🤖 AI Summary
This work addresses the lack of theoretical understanding regarding why Transformers effectively learn optimal denoisers in diffusion models, particularly the mechanism by which they converge to the Bayes-optimal solution under non-convex loss. We establish, for the first time, a global convergence theory for Transformers trained on denoising diffusion probabilistic models (DDPMs) within a multi-label Gaussian mixture setting. By analyzing the population DDPM objective, modeling the multi-label Gaussian mixture distribution, and dissecting the self-attention architecture, we reveal how self-attention implements mean-field denoising and asymptotically approaches the minimum mean squared error (MMSE) estimator. Our analysis quantifies the required number of tokens per sample and training iterations to achieve a prescribed score-matching error.

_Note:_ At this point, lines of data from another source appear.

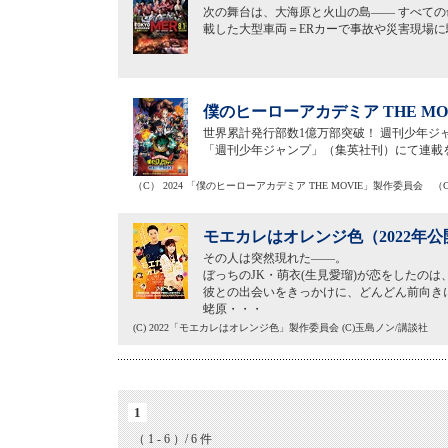
次の舞台は、大海原と火山の島―― すべての命
載した大型車両＝ERカーで事故や災害現場
僕のヒーローアカデミア THE MO
世界累計発行部数1億万部突破！ 週刊少年ジャ
「週刊少年ジャンプ」（集英社刊）にて連載
（C） 2024 「僕のヒーローアカデミア THE MOVIE」製作委員会 
モエカレはオレンジ色（2022年公
その人は突然現れた――。
ぼっちのJK・萌衣(生見愛瑠)が恋をしたのは
彼との出会いをきっかけに、どんどん前向き
蛯原・・・
(C) 2022「モエカレはオレンジ色」製作委員会 (C)玉島ノン/講談社
1
（ 1 - 6 ）/ 6 件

Numerical experiments corroborate the theoretical predictions and demonstrate alignment with MMSE estimation.
📝 Abstract
Transformer-based diffusion models have demonstrated remarkable performance at generating high-quality samples. However, our theoretical understanding of the reasons for this success remains limited. For instance, existing models are typically trained by minimizing a denoising objective, which is equivalent to fitting the score function of the training data. However, we do not know why transformer-based models can match the score function for denoising, or why gradient-based methods converge to the optimal denoising model despite the non-convex loss landscape. To the best of our knowledge, this paper provides the first convergence analysis for training transformer-based diffusion models. More specifically, we consider the population Denoising Diffusion Probabilistic Model (DDPM) objective for denoising data that follow a multi-token Gaussian mixture distribution. We theoretically quantify the required number of tokens per data point and training iterations for the global convergence towards the Bayes optimal risk of the denoising objective, thereby achieving a desired score matching error. A deeper investigation reveals that the self-attention module of the trained transformer implements a mean denoising mechanism that enables the trained model to approximate the oracle Minimum Mean Squared Error (MMSE) estimator of the injected noise in the diffusion steps. Numerical experiments validate these findings.